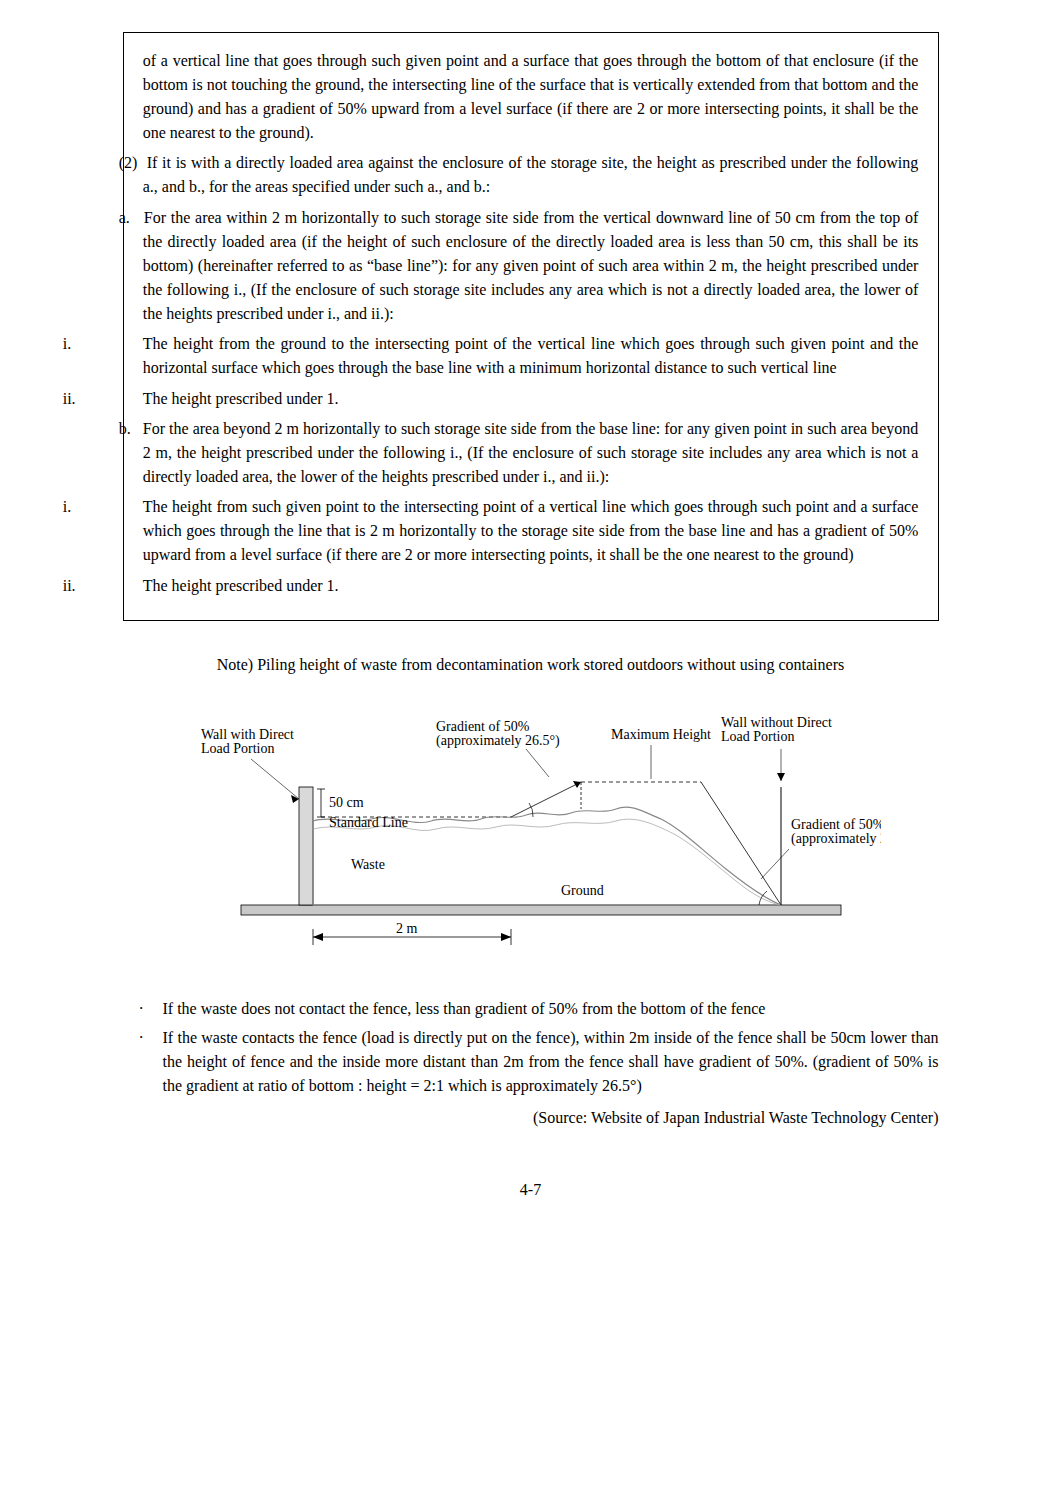of a vertical line that goes through such given point and a surface that goes through the bottom of that enclosure (if the bottom is not touching the ground, the intersecting line of the surface that is vertically extended from that bottom and the ground) and has a gradient of 50% upward from a level surface (if there are 2 or more intersecting points, it shall be the one nearest to the ground).
(2) If it is with a directly loaded area against the enclosure of the storage site, the height as prescribed under the following a., and b., for the areas specified under such a., and b.:
a. For the area within 2 m horizontally to such storage site side from the vertical downward line of 50 cm from the top of the directly loaded area (if the height of such enclosure of the directly loaded area is less than 50 cm, this shall be its bottom) (hereinafter referred to as “base line”): for any given point of such area within 2 m, the height prescribed under the following i., (If the enclosure of such storage site includes any area which is not a directly loaded area, the lower of the heights prescribed under i., and ii.):
i. The height from the ground to the intersecting point of the vertical line which goes through such given point and the horizontal surface which goes through the base line with a minimum horizontal distance to such vertical line
ii. The height prescribed under 1.
b. For the area beyond 2 m horizontally to such storage site side from the base line: for any given point in such area beyond 2 m, the height prescribed under the following i., (If the enclosure of such storage site includes any area which is not a directly loaded area, the lower of the heights prescribed under i., and ii.):
i. The height from such given point to the intersecting point of a vertical line which goes through such point and a surface which goes through the line that is 2 m horizontally to the storage site side from the base line and has a gradient of 50% upward from a level surface (if there are 2 or more intersecting points, it shall be the one nearest to the ground)
ii. The height prescribed under 1.
Note) Piling height of waste from decontamination work stored outdoors without using containers
50 cm 2 m Gradient of 50% (approximately 26.5°) Maximum Height Wall without Direct Load Portion Wall with Direct Load Portion Standard Line Waste Ground Gradient of 50% (approximately 26.5°)
If the waste does not contact the fence, less than gradient of 50% from the bottom of the fence
If the waste contacts the fence (load is directly put on the fence), within 2m inside of the fence shall be 50cm lower than the height of fence and the inside more distant than 2m from the fence shall have gradient of 50%. (gradient of 50% is the gradient at ratio of bottom : height = 2:1 which is approximately 26.5°)
(Source: Website of Japan Industrial Waste Technology Center)
4-7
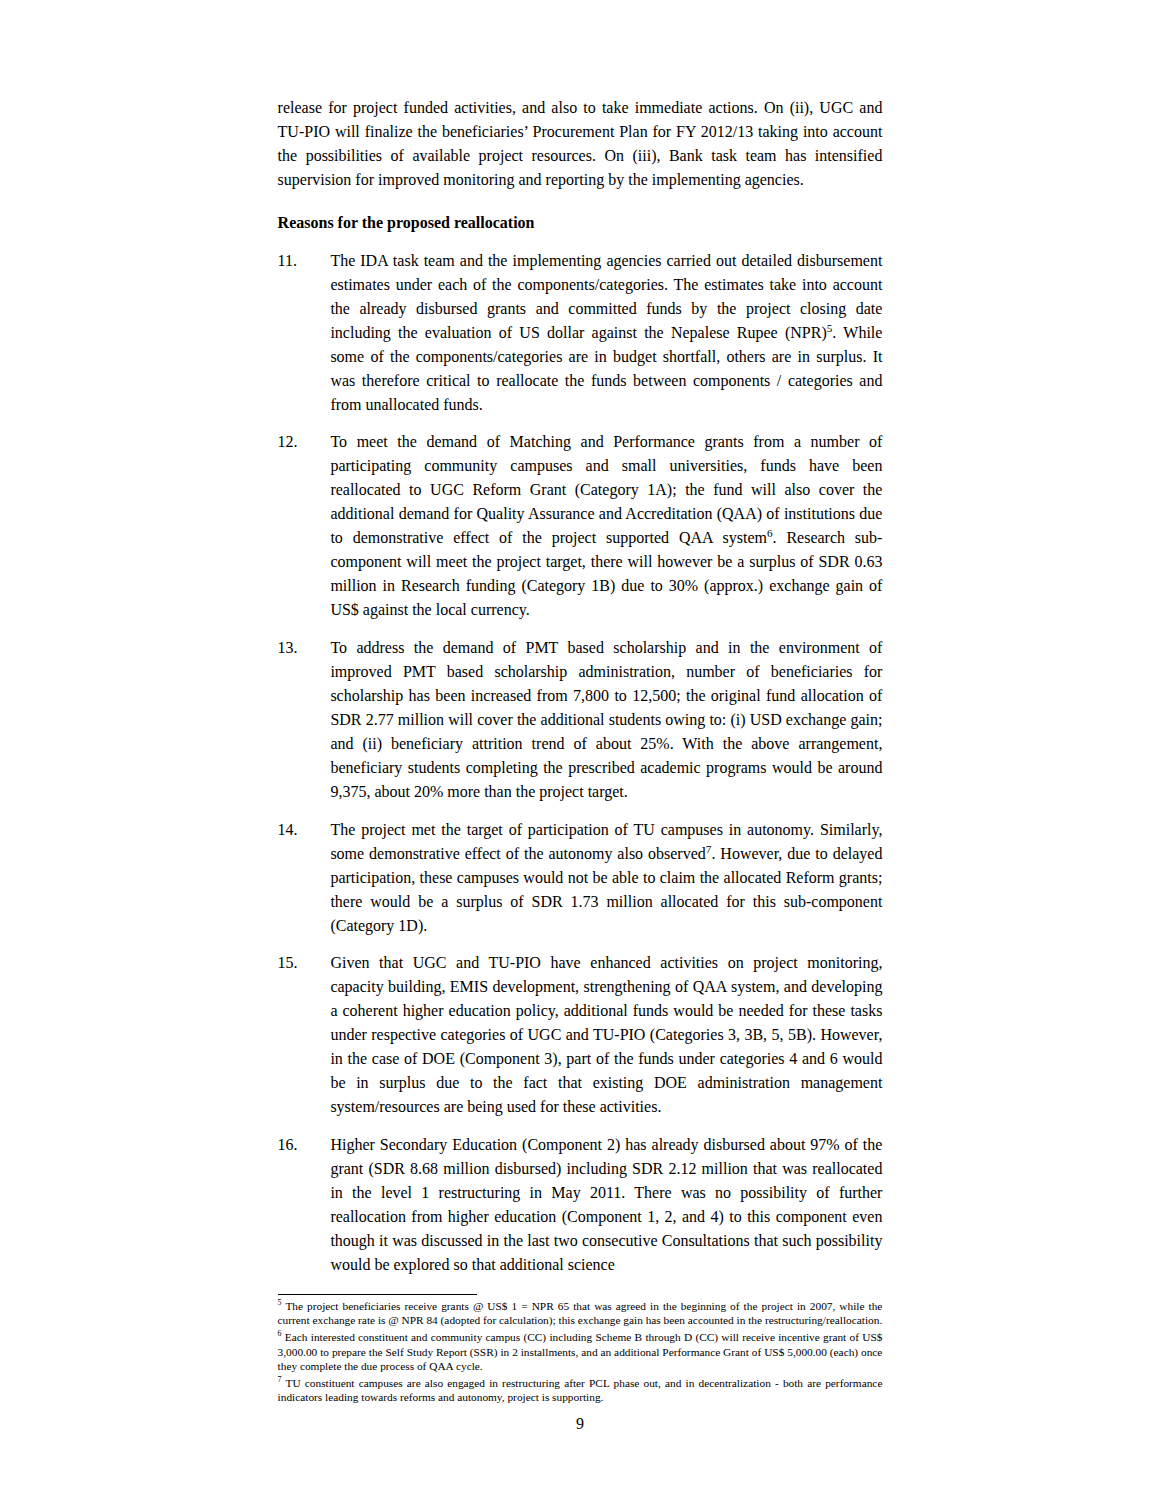release for project funded activities, and also to take immediate actions. On (ii), UGC and TU-PIO will finalize the beneficiaries’ Procurement Plan for FY 2012/13 taking into account the possibilities of available project resources. On (iii), Bank task team has intensified supervision for improved monitoring and reporting by the implementing agencies.
Reasons for the proposed reallocation
11.
The IDA task team and the implementing agencies carried out detailed disbursement estimates under each of the components/categories. The estimates take into account the already disbursed grants and committed funds by the project closing date including the evaluation of US dollar against the Nepalese Rupee (NPR)5. While some of the components/categories are in budget shortfall, others are in surplus. It was therefore critical to reallocate the funds between components / categories and from unallocated funds.
12.
To meet the demand of Matching and Performance grants from a number of participating community campuses and small universities, funds have been reallocated to UGC Reform Grant (Category 1A); the fund will also cover the additional demand for Quality Assurance and Accreditation (QAA) of institutions due to demonstrative effect of the project supported QAA system6. Research sub-component will meet the project target, there will however be a surplus of SDR 0.63 million in Research funding (Category 1B) due to 30% (approx.) exchange gain of US$ against the local currency.
13.
To address the demand of PMT based scholarship and in the environment of improved PMT based scholarship administration, number of beneficiaries for scholarship has been increased from 7,800 to 12,500; the original fund allocation of SDR 2.77 million will cover the additional students owing to: (i) USD exchange gain; and (ii) beneficiary attrition trend of about 25%. With the above arrangement, beneficiary students completing the prescribed academic programs would be around 9,375, about 20% more than the project target.
14.
The project met the target of participation of TU campuses in autonomy. Similarly, some demonstrative effect of the autonomy also observed7. However, due to delayed participation, these campuses would not be able to claim the allocated Reform grants; there would be a surplus of SDR 1.73 million allocated for this sub-component (Category 1D).
15.
Given that UGC and TU-PIO have enhanced activities on project monitoring, capacity building, EMIS development, strengthening of QAA system, and developing a coherent higher education policy, additional funds would be needed for these tasks under respective categories of UGC and TU-PIO (Categories 3, 3B, 5, 5B). However, in the case of DOE (Component 3), part of the funds under categories 4 and 6 would be in surplus due to the fact that existing DOE administration management system/resources are being used for these activities.
16.
Higher Secondary Education (Component 2) has already disbursed about 97% of the grant (SDR 8.68 million disbursed) including SDR 2.12 million that was reallocated in the level 1 restructuring in May 2011. There was no possibility of further reallocation from higher education (Component 1, 2, and 4) to this component even though it was discussed in the last two consecutive Consultations that such possibility would be explored so that additional science
5 The project beneficiaries receive grants @ US$ 1 = NPR 65 that was agreed in the beginning of the project in 2007, while the current exchange rate is @ NPR 84 (adopted for calculation); this exchange gain has been accounted in the restructuring/reallocation.
6 Each interested constituent and community campus (CC) including Scheme B through D (CC) will receive incentive grant of US$ 3,000.00 to prepare the Self Study Report (SSR) in 2 installments, and an additional Performance Grant of US$ 5,000.00 (each) once they complete the due process of QAA cycle.
7 TU constituent campuses are also engaged in restructuring after PCL phase out, and in decentralization - both are performance indicators leading towards reforms and autonomy, project is supporting.
9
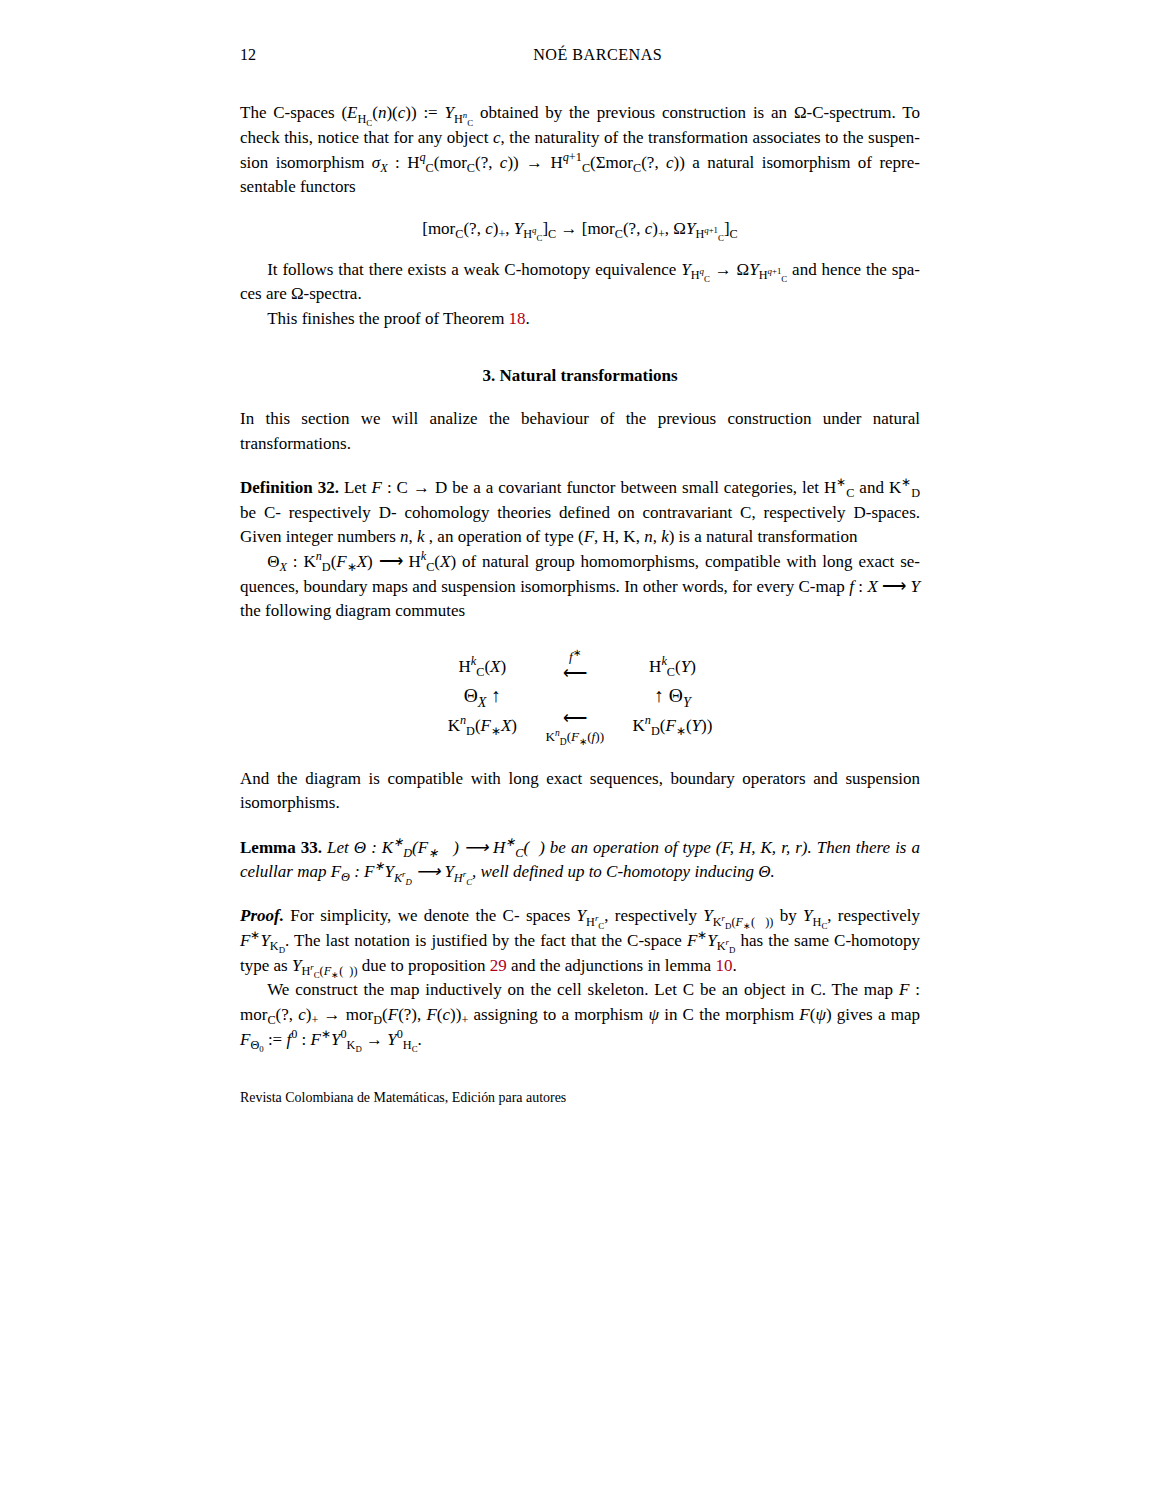12 NOÉ BARCENAS
The C-spaces (EHC(n)(c)) := YHnC obtained by the previous construction is an Ω-C-spectrum. To check this, notice that for any object c, the naturality of the transformation associates to the suspension isomorphism σX : HqC(morC(?, c)) → Hq+1C(ΣmorC(?, c)) a natural isomorphism of representable functors
[morC(?, c)+, YHqC]C → [morC(?, c)+, ΩYHq+1C]C
It follows that there exists a weak C-homotopy equivalence YHqC → ΩYHq+1C and hence the spaces are Ω-spectra.
This finishes the proof of Theorem 18.
3. Natural transformations
In this section we will analize the behaviour of the previous construction under natural transformations.
Definition 32. Let F : C → D be a a covariant functor between small categories, let H∗C and K∗D be C- respectively D- cohomology theories defined on contravariant C, respectively D-spaces. Given integer numbers n, k , an operation of type (F, H, K, n, k) is a natural transformation
ΘX : KnD(F∗X) ⟶ HkC(X) of natural group homomorphisms, compatible with long exact sequences, boundary maps and suspension isomorphisms. In other words, for every C-map f : X ⟶ Y the following diagram commutes
| H k C ( X ) | f ∗ ⟵ | H k C ( Y ) |
| Θ X ↑ | | ↑ Θ Y |
| K n D ( F ∗ X ) | ⟵ K n D ( F ∗ ( f )) | K n D ( F ∗ ( Y )) |
And the diagram is compatible with long exact sequences, boundary operators and suspension isomorphisms.
Lemma 33. Let Θ : K∗D(F∗ ) ⟶ H∗C( ) be an operation of type (F, H, K, r, r). Then there is a celullar map FΘ : F∗YKrD ⟶ YHrC, well defined up to C-homotopy inducing Θ.
Proof. For simplicity, we denote the C- spaces YHrC, respectively YKrD(F∗( )) by YHC, respectively F∗YKD. The last notation is justified by the fact that the C-space F∗YKrD has the same C-homotopy type as YHrC(F∗( )) due to proposition 29 and the adjunctions in lemma 10.
We construct the map inductively on the cell skeleton. Let C be an object in C. The map F : morC(?, c)+ → morD(F(?), F(c))+ assigning to a morphism ψ in C the morphism F(ψ) gives a map FΘ0 := f0 : F∗Y0KD → Y0HC.
Revista Colombiana de Matemáticas, Edición para autores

****************

**EXERCISE DIRECTIONS**
Set down each of the records precisely, leaving any pictures behind.

**ANSWER**
of a vertical line that goes through such given point and a surface that goes through the bottom of that enclosure (if the bottom is not touching the ground, the intersecting line of the surface that is vertically extended from that bottom and the ground) and has a gradient of 50% upward from a level surface (if there are 2 or more intersecting points, it shall be the one nearest to the ground).
(2) If it is with a directly loaded area against the enclosure of the storage site, the height as prescribed under the following a., and b., for the areas specified under such a., and b.:
a. For the area within 2 m horizontally to such storage site side from the vertical downward line of 50 cm from the top of the directly loaded area (if the height of such enclosure of the directly loaded area is less than 50 cm, this shall be its bottom) (hereinafter referred to as “base line”): for any given point of such area within 2 m, the height prescribed under the following i., (If the enclosure of such storage site includes any area which is not a directly loaded area, the lower of the heights prescribed under i., and ii.):
i. The height from the ground to the intersecting point of the vertical line which goes through such given point and the horizontal surface which goes through the base line with a minimum horizontal distance to such vertical line
ii. The height prescribed under 1.
b. For the area beyond 2 m horizontally to such storage site side from the base line: for any given point in such area beyond 2 m, the height prescribed under the following i., (If the enclosure of such storage site includes any area which is not a directly loaded area, the lower of the heights prescribed under i., and ii.):
i. The height from such given point to the intersecting point of a vertical line which goes through such point and a surface which goes through the line that is 2 m horizontally to the storage site side from the base line and has a gradient of 50% upward from a level surface (if there are 2 or more intersecting points, it shall be the one nearest to the ground)
ii. The height prescribed under 1.
Note) Piling height of waste from decontamination work stored outdoors without using containers
50 cm 2 m Gradient of 50% (approximately 26.5°) Maximum Height Wall without Direct Load Portion Wall with Direct Load Portion Standard Line Waste Ground Gradient of 50% (approximately 26.5°)
If the waste does not contact the fence, less than gradient of 50% from the bottom of the fence
If the waste contacts the fence (load is directly put on the fence), within 2m inside of the fence shall be 50cm lower than the height of fence and the inside more distant than 2m from the fence shall have gradient of 50%. (gradient of 50% is the gradient at ratio of bottom : height = 2:1 which is approximately 26.5°)
(Source: Website of Japan Industrial Waste Technology Center)
4-7
release for project funded activities, and also to take immediate actions. On (ii), UGC and TU-PIO will finalize the beneficiaries’ Procurement Plan for FY 2012/13 taking into account the possibilities of available project resources. On (iii), Bank task team has intensified supervision for improved monitoring and reporting by the implementing agencies.
Reasons for the proposed reallocation
11.
The IDA task team and the implementing agencies carried out detailed disbursement estimates under each of the components/categories. The estimates take into account the already disbursed grants and committed funds by the project closing date including the evaluation of US dollar against the Nepalese Rupee (NPR)5. While some of the components/categories are in budget shortfall, others are in surplus. It was therefore critical to reallocate the funds between components / categories and from unallocated funds.
12.
To meet the demand of Matching and Performance grants from a number of participating community campuses and small universities, funds have been reallocated to UGC Reform Grant (Category 1A); the fund will also cover the additional demand for Quality Assurance and Accreditation (QAA) of institutions due to demonstrative effect of the project supported QAA system6. Research sub-component will meet the project target, there will however be a surplus of SDR 0.63 million in Research funding (Category 1B) due to 30% (approx.) exchange gain of US$ against the local currency.
13.
To address the demand of PMT based scholarship and in the environment of improved PMT based scholarship administration, number of beneficiaries for scholarship has been increased from 7,800 to 12,500; the original fund allocation of SDR 2.77 million will cover the additional students owing to: (i) USD exchange gain; and (ii) beneficiary attrition trend of about 25%. With the above arrangement, beneficiary students completing the prescribed academic programs would be around 9,375, about 20% more than the project target.
14.
The project met the target of participation of TU campuses in autonomy. Similarly, some demonstrative effect of the autonomy also observed7. However, due to delayed participation, these campuses would not be able to claim the allocated Reform grants; there would be a surplus of SDR 1.73 million allocated for this sub-component (Category 1D).
15.
Given that UGC and TU-PIO have enhanced activities on project monitoring, capacity building, EMIS development, strengthening of QAA system, and developing a coherent higher education policy, additional funds would be needed for these tasks under respective categories of UGC and TU-PIO (Categories 3, 3B, 5, 5B). However, in the case of DOE (Component 3), part of the funds under categories 4 and 6 would be in surplus due to the fact that existing DOE administration management system/resources are being used for these activities.
16.
Higher Secondary Education (Component 2) has already disbursed about 97% of the grant (SDR 8.68 million disbursed) including SDR 2.12 million that was reallocated in the level 1 restructuring in May 2011. There was no possibility of further reallocation from higher education (Component 1, 2, and 4) to this component even though it was discussed in the last two consecutive Consultations that such possibility would be explored so that additional science
5 The project beneficiaries receive grants @ US$ 1 = NPR 65 that was agreed in the beginning of the project in 2007, while the current exchange rate is @ NPR 84 (adopted for calculation); this exchange gain has been accounted in the restructuring/reallocation.
6 Each interested constituent and community campus (CC) including Scheme B through D (CC) will receive incentive grant of US$ 3,000.00 to prepare the Self Study Report (SSR) in 2 installments, and an additional Performance Grant of US$ 5,000.00 (each) once they complete the due process of QAA cycle.
7 TU constituent campuses are also engaged in restructuring after PCL phase out, and in decentralization - both are performance indicators leading towards reforms and autonomy, project is supporting.
9
12 NOÉ BARCENAS
The C-spaces (EHC(n)(c)) := YHnC obtained by the previous construction is an Ω-C-spectrum. To check this, notice that for any object c, the naturality of the transformation associates to the suspension isomorphism σX : HqC(morC(?, c)) → Hq+1C(ΣmorC(?, c)) a natural isomorphism of representable functors
[morC(?, c)+, YHqC]C → [morC(?, c)+, ΩYHq+1C]C
It follows that there exists a weak C-homotopy equivalence YHqC → ΩYHq+1C and hence the spaces are Ω-spectra.
This finishes the proof of Theorem 18.
3. Natural transformations
In this section we will analize the behaviour of the previous construction under natural transformations.
Definition 32. Let F : C → D be a a covariant functor between small categories, let H∗C and K∗D be C- respectively D- cohomology theories defined on contravariant C, respectively D-spaces. Given integer numbers n, k , an operation of type (F, H, K, n, k) is a natural transformation
ΘX : KnD(F∗X) ⟶ HkC(X) of natural group homomorphisms, compatible with long exact sequences, boundary maps and suspension isomorphisms. In other words, for every C-map f : X ⟶ Y the following diagram commutes
| H k C ( X ) | f ∗ ⟵ | H k C ( Y ) |
| Θ X ↑ | | ↑ Θ Y |
| K n D ( F ∗ X ) | ⟵ K n D ( F ∗ ( f )) | K n D ( F ∗ ( Y )) |
And the diagram is compatible with long exact sequences, boundary operators and suspension isomorphisms.
Lemma 33. Let Θ : K∗D(F∗ ) ⟶ H∗C( ) be an operation of type (F, H, K, r, r). Then there is a celullar map FΘ : F∗YKrD ⟶ YHrC, well defined up to C-homotopy inducing Θ.
Proof. For simplicity, we denote the C- spaces YHrC, respectively YKrD(F∗( )) by YHC, respectively F∗YKD. The last notation is justified by the fact that the C-space F∗YKrD has the same C-homotopy type as YHrC(F∗( )) due to proposition 29 and the adjunctions in lemma 10.
We construct the map inductively on the cell skeleton. Let C be an object in C. The map F : morC(?, c)+ → morD(F(?), F(c))+ assigning to a morphism ψ in C the morphism F(ψ) gives a map FΘ0 := f0 : F∗Y0KD → Y0HC.
Revista Colombiana de Matemáticas, Edición para autores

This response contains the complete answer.